- _What the exercise asks_: Could you write out the records below again with "chart" changed to "graph" everywhere and everything else kept the same? Omit the pictures from your answer.

*** Opening of Records to use ***

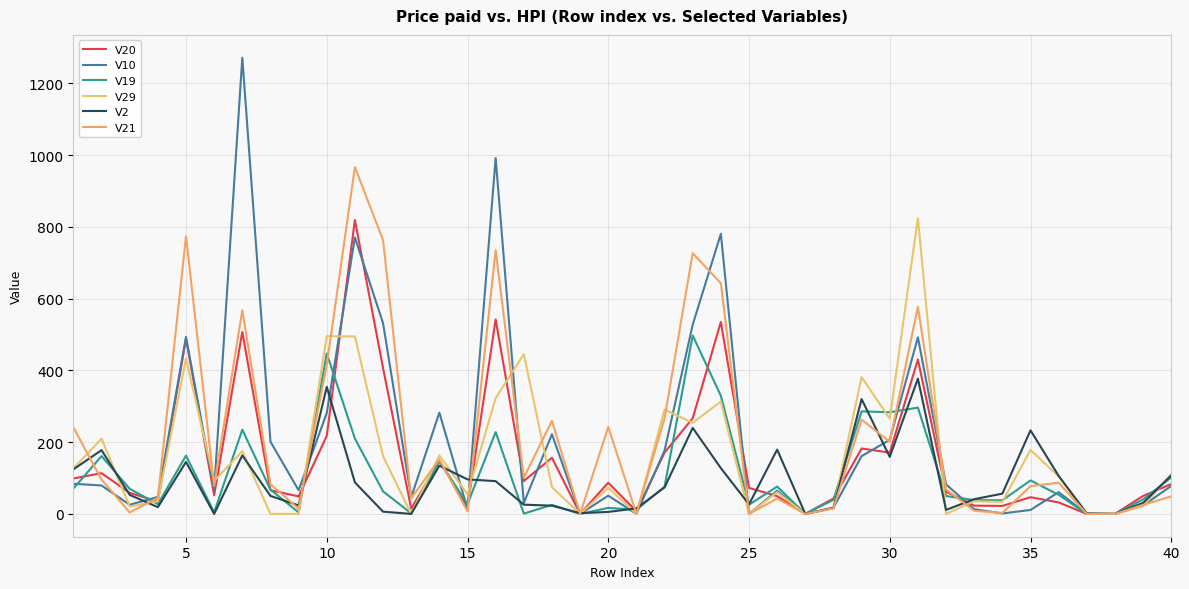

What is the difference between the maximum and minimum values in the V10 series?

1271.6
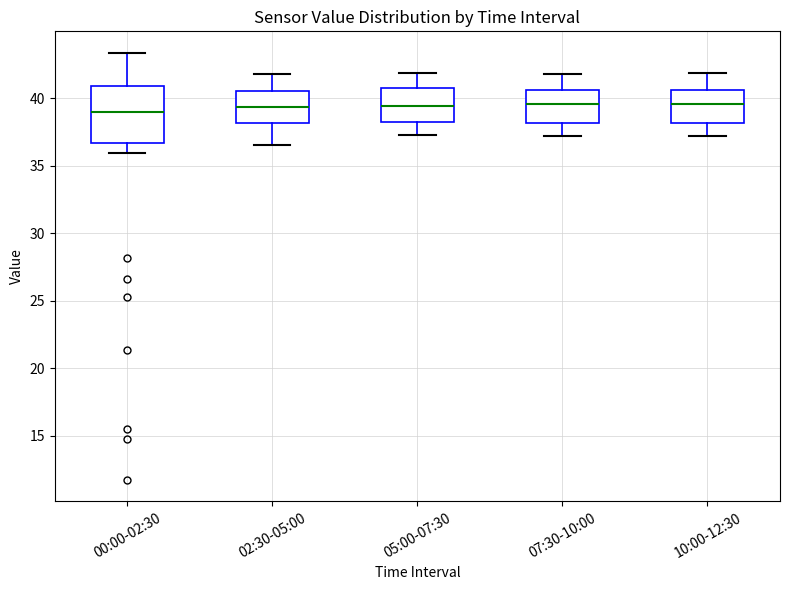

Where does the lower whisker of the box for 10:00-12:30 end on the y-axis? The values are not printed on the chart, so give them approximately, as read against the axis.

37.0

*** Close of Records to use ***

- _Your solution_:
What is the difference between the maximum and minimum values in the V10 series?

1271.6

Where does the lower whisker of the box for 10:00-12:30 end on the y-axis? The values are not printed on the graph, so give them approximately, as read against the axis.

37.0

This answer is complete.